Ecotherapy: Get outside!
Everyone knows that the holidays can be a stressful time for people. Travel, visits with relatives or having company in our home brings an increased demand on our time and our resources. With all of the expectations comes the increase in our stress and anxiety levels as well. So what is the solution?
Psychologists in the new field of ecotherapy believe that spending time outdoors is important for our health. Spending time in a beautiful outdoor living space helps improve depression, lower blood pressure, improve self-esteem, helps with impulse control, decreases postoperative recovery time, and encourages new social behaviors in patients with dementia, according to book Ecotherapy: Healing with Nature in Mind. Research has found that there is a connection between spending time in green space and well-being.
Spending time outdoors can be especially beneficial for those with depression, anxiety, stress or other mental illnesses. Depression is the most common psychiatric disorder, and the incidence of depression has increased every year during the past century. Currently, one in six people will experience a depressive episode in their lifetime. Now, more than ever before, it is becoming evident that spending time in a beautiful outdoor living space is important to our mental health! Looking at trees might even have a tangible health benefit—patients who viewed trees outside the window recovered more quickly from hospital stays (Ulrich, 1984). Research looking at over 900,000 data points found that children who grew up with the lowest levels of green space had up to 55% higher risk of developing a psychiatric disorder (Engemann, et al., 2019). That urge that you have for that gorgeous backyard may actually be the key to your family’s mental well-being.

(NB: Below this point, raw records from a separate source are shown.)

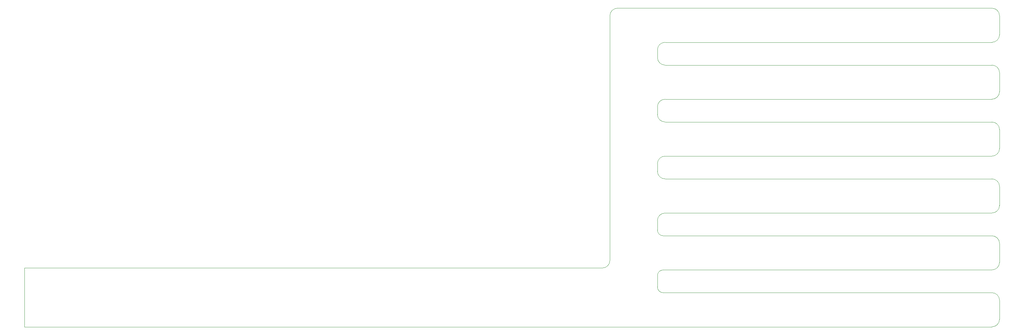
<source format=gm1>
G04 #@! TF.GenerationSoftware,KiCad,Pcbnew,(6.0.8)*
G04 #@! TF.CreationDate,2023-03-13T18:38:55-05:00*
G04 #@! TF.ProjectId,comb_v2_electrodes,636f6d62-5f76-4325-9f65-6c656374726f,rev?*
G04 #@! TF.SameCoordinates,Original*
G04 #@! TF.FileFunction,Profile,NP*
%FSLAX46Y46*%
G04 Gerber Fmt 4.6, Leading zero omitted, Abs format (unit mm)*
G04 Created by KiCad (PCBNEW (6.0.8)) date 2023-03-13 18:38:55*
%MOMM*%
%LPD*%
G01*
G04 APERTURE LIST*
G04 #@! TA.AperFunction,Profile*
%ADD10C,0.100000*%
G04 #@! TD*
G04 APERTURE END LIST*
D10*
X190000000Y-106000000D02*
X190000000Y-108500000D01*
X280000000Y-97000000D02*
X280000000Y-102000000D01*
X190000000Y-123500000D02*
G75*
G03*
X191500000Y-125000000I1500000J0D01*
G01*
X280000000Y-52000000D02*
G75*
G03*
X278000000Y-50000000I-2000000J0D01*
G01*
X179500000Y-50000000D02*
X278000000Y-50000000D01*
X191500000Y-110000000D02*
X278000000Y-110000000D01*
X280000000Y-97000000D02*
G75*
G03*
X278000000Y-95000000I-2000000J0D01*
G01*
X190000000Y-61000000D02*
X190000000Y-63000000D01*
X278000000Y-104000000D02*
G75*
G03*
X280000000Y-102000000I0J2000000D01*
G01*
X280000000Y-82000000D02*
X280000000Y-87000000D01*
X278000000Y-134000000D02*
G75*
G03*
X280000000Y-132000000I0J2000000D01*
G01*
X27250000Y-134000000D02*
X180850000Y-134000000D01*
X177500000Y-116500000D02*
X177500000Y-52000000D01*
X179500000Y-50000000D02*
G75*
G03*
X177500000Y-52000000I0J-2000000D01*
G01*
X280000000Y-112000000D02*
X280000000Y-117000000D01*
X192000000Y-80000000D02*
X278000000Y-80000000D01*
X280000000Y-112000000D02*
G75*
G03*
X278000000Y-110000000I-2000000J0D01*
G01*
X278000000Y-74000000D02*
G75*
G03*
X280000000Y-72000000I0J2000000D01*
G01*
X278000000Y-119000000D02*
G75*
G03*
X280000000Y-117000000I0J2000000D01*
G01*
X190000000Y-91000000D02*
X190000000Y-93000000D01*
X278000000Y-134000000D02*
X180850000Y-134000000D01*
X278000000Y-119000000D02*
X191500000Y-119000000D01*
X175500000Y-118500000D02*
X27250000Y-118500000D01*
X190000000Y-120500000D02*
X190000000Y-123500000D01*
X280000000Y-82000000D02*
G75*
G03*
X278000000Y-80000000I-2000000J0D01*
G01*
X191500000Y-125000000D02*
X278000000Y-125000000D01*
X191500000Y-119000000D02*
G75*
G03*
X190000000Y-120500000I0J-1500000D01*
G01*
X278000000Y-89000000D02*
G75*
G03*
X280000000Y-87000000I0J2000000D01*
G01*
X190000000Y-93000000D02*
G75*
G03*
X192000000Y-95000000I2000000J0D01*
G01*
X278000000Y-74000000D02*
X192000000Y-74000000D01*
X280000000Y-127000000D02*
G75*
G03*
X278000000Y-125000000I-2000000J0D01*
G01*
X190000000Y-63000000D02*
G75*
G03*
X192000000Y-65000000I2000000J0D01*
G01*
X278000000Y-104000000D02*
X192000000Y-104000000D01*
X278000000Y-59000000D02*
G75*
G03*
X280000000Y-57000000I0J2000000D01*
G01*
X192000000Y-104000000D02*
G75*
G03*
X190000000Y-106000000I0J-2000000D01*
G01*
X192000000Y-89000000D02*
G75*
G03*
X190000000Y-91000000I0J-2000000D01*
G01*
X192000000Y-95000000D02*
X278000000Y-95000000D01*
X280000000Y-127000000D02*
X280000000Y-132000000D01*
X192000000Y-74000000D02*
G75*
G03*
X190000000Y-76000000I0J-2000000D01*
G01*
X190000000Y-76000000D02*
X190000000Y-78000000D01*
X190000000Y-78000000D02*
G75*
G03*
X192000000Y-80000000I2000000J0D01*
G01*
X280000000Y-52000000D02*
X280000000Y-57000000D01*
X190000000Y-108500000D02*
G75*
G03*
X191500000Y-110000000I1500000J0D01*
G01*
X175500000Y-118500000D02*
G75*
G03*
X177500000Y-116500000I0J2000000D01*
G01*
X192000000Y-59000000D02*
G75*
G03*
X190000000Y-61000000I0J-2000000D01*
G01*
X278000000Y-59000000D02*
X192000000Y-59000000D01*
X278000000Y-89000000D02*
X192000000Y-89000000D01*
X192000000Y-65000000D02*
X278000000Y-65000000D01*
X280000000Y-67000000D02*
G75*
G03*
X278000000Y-65000000I-2000000J0D01*
G01*
X280000000Y-67000000D02*
X280000000Y-72000000D01*
X23500000Y-118500000D02*
X23500000Y-134000000D01*
X23500000Y-134000000D02*
X27250000Y-134000000D01*
X27250000Y-118500000D02*
X23500000Y-118500000D01*
M02*

</source>
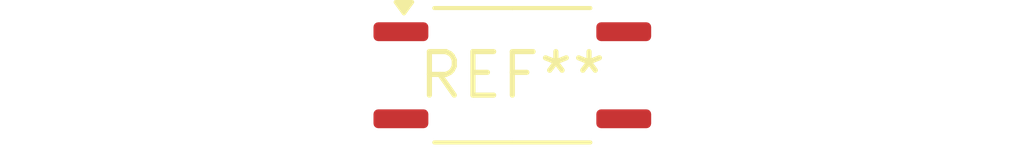
<source format=kicad_pcb>
(kicad_pcb (version 20240108) (generator pcbnew)

  (general
    (thickness 1.6)
  )

  (paper "A4")
  (layers
    (0 "F.Cu" signal)
    (31 "B.Cu" signal)
    (32 "B.Adhes" user "B.Adhesive")
    (33 "F.Adhes" user "F.Adhesive")
    (34 "B.Paste" user)
    (35 "F.Paste" user)
    (36 "B.SilkS" user "B.Silkscreen")
    (37 "F.SilkS" user "F.Silkscreen")
    (38 "B.Mask" user)
    (39 "F.Mask" user)
    (40 "Dwgs.User" user "User.Drawings")
    (41 "Cmts.User" user "User.Comments")
    (42 "Eco1.User" user "User.Eco1")
    (43 "Eco2.User" user "User.Eco2")
    (44 "Edge.Cuts" user)
    (45 "Margin" user)
    (46 "B.CrtYd" user "B.Courtyard")
    (47 "F.CrtYd" user "F.Courtyard")
    (48 "B.Fab" user)
    (49 "F.Fab" user)
    (50 "User.1" user)
    (51 "User.2" user)
    (52 "User.3" user)
    (53 "User.4" user)
    (54 "User.5" user)
    (55 "User.6" user)
    (56 "User.7" user)
    (57 "User.8" user)
    (58 "User.9" user)
  )

  (setup
    (pad_to_mask_clearance 0)
    (pcbplotparams
      (layerselection 0x00010fc_ffffffff)
      (plot_on_all_layers_selection 0x0000000_00000000)
      (disableapertmacros false)
      (usegerberextensions false)
      (usegerberattributes false)
      (usegerberadvancedattributes false)
      (creategerberjobfile false)
      (dashed_line_dash_ratio 12.000000)
      (dashed_line_gap_ratio 3.000000)
      (svgprecision 4)
      (plotframeref false)
      (viasonmask false)
      (mode 1)
      (useauxorigin false)
      (hpglpennumber 1)
      (hpglpenspeed 20)
      (hpglpendiameter 15.000000)
      (dxfpolygonmode false)
      (dxfimperialunits false)
      (dxfusepcbnewfont false)
      (psnegative false)
      (psa4output false)
      (plotreference false)
      (plotvalue false)
      (plotinvisibletext false)
      (sketchpadsonfab false)
      (subtractmaskfromsilk false)
      (outputformat 1)
      (mirror false)
      (drillshape 1)
      (scaleselection 1)
      (outputdirectory "")
    )
  )

  (net 0 "")

  (footprint "SOIC-4_4.55x3.7mm_P2.54mm" (layer "F.Cu") (at 0 0))

)

</source>
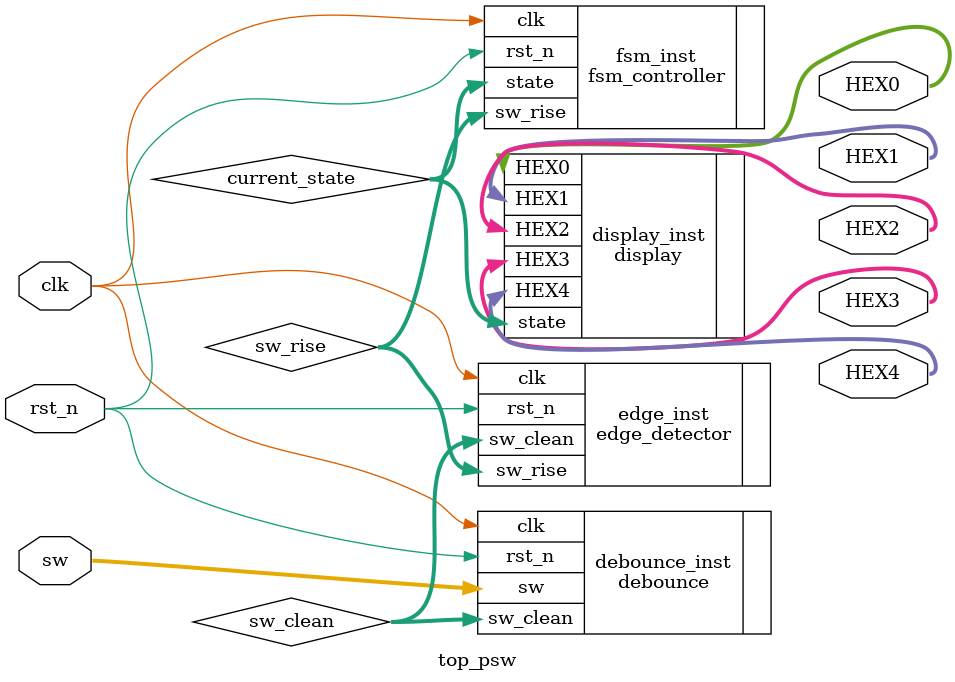
<source format=v>
module top_psw (
    input [9:0] sw,
    input clk,
    input rst_n,
    output [6:0] HEX4, HEX3, HEX2, HEX1, HEX0
);
    
    wire [9:0] sw_clean;
    wire [9:0] sw_rise;
    wire [2:0] current_state;

   
    debounce debounce_inst(
        .clk(clk),
        .rst_n(rst_n),
        .sw(sw),
        .sw_clean(sw_clean)
    );

    edge_detector edge_inst(
        .clk(clk),
        .rst_n(rst_n),
        .sw_clean(sw_clean),
        .sw_rise(sw_rise)
    );

    fsm_controller fsm_inst(
        .clk(clk),
        .rst_n(rst_n),
        .sw_rise(sw_rise),
        .state(current_state)
    );

    display display_inst(
        .state(current_state),
        .HEX4(HEX4),
        .HEX3(HEX3),
        .HEX2(HEX2),
        .HEX1(HEX1),
        .HEX0(HEX0)
    );
endmodule



</source>
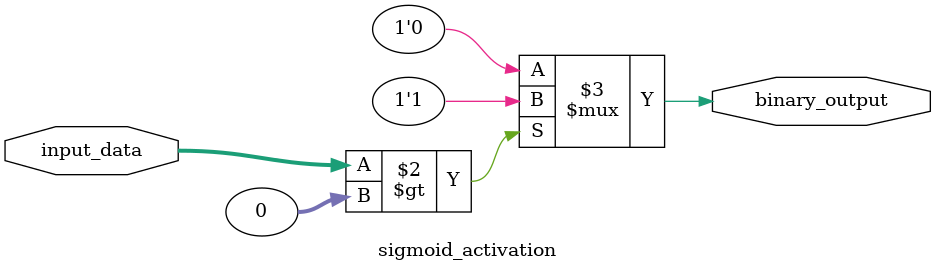
<source format=v>
`timescale 1ns / 1ps


module sigmoid_activation #(
    parameter OUTPUT_SIZE = 1,          // Single output for binary classification
    parameter DATA_WIDTH = 8     // Bit width for fixed-point representation
)(
    input signed [DATA_WIDTH-1:0] input_data,
    output reg [0:0] binary_output
);

    always @(*) begin
        // Simple threshold-based sigmoid approximation
        binary_output = (input_data > 0) ? 1'b1 : 1'b0;
    end
endmodule


</source>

Do not underestimate the value of a beautiful outdoor living space! Regardless of age or culture, humans find nature restorative. In one study, researchers found that more than two-thirds of people choose a natural setting to retreat to when stressed. In another study, 95% of those interviewed said their mood improved after spending time outside, changing from depressed, stressed, and anxious to more calm and balanced. In a world where technology and progress fills each and every day, something within us longs for the restorative soothing feeling that can only be found in the simplicity of living green spaces. Creating that backyard paradise getaway may be more important than you think! As human beings, we are hardwired to feel an attraction towards thriving plant life and the sound of water. This is not just for aesthetics, but at our core, this is instinctually a survival instinct. Our ancestors settled in fertile green areas and close to water sources in order to ensure survival. Regardless of how urban our homes are, there is something to be said for our ancestral urge to create a green space that provides that restorative reprieve that replenishes us. Instinctually, we know that we need this for our well-being.
Research has shown that barefoot contact with the earth can produce nearly instant changes in a variety of physiological measures, helping improve sleep, reduce pain, decrease muscle tension and lower stress. The more we learn about our body’s responses to green space, the more reasons we find to spend time outdoors. Taking a walk on your grass could change not only your mental state of mind, but your health as well! Feeling a little down after the holiday? Go outside and get yourself some ecotherapy!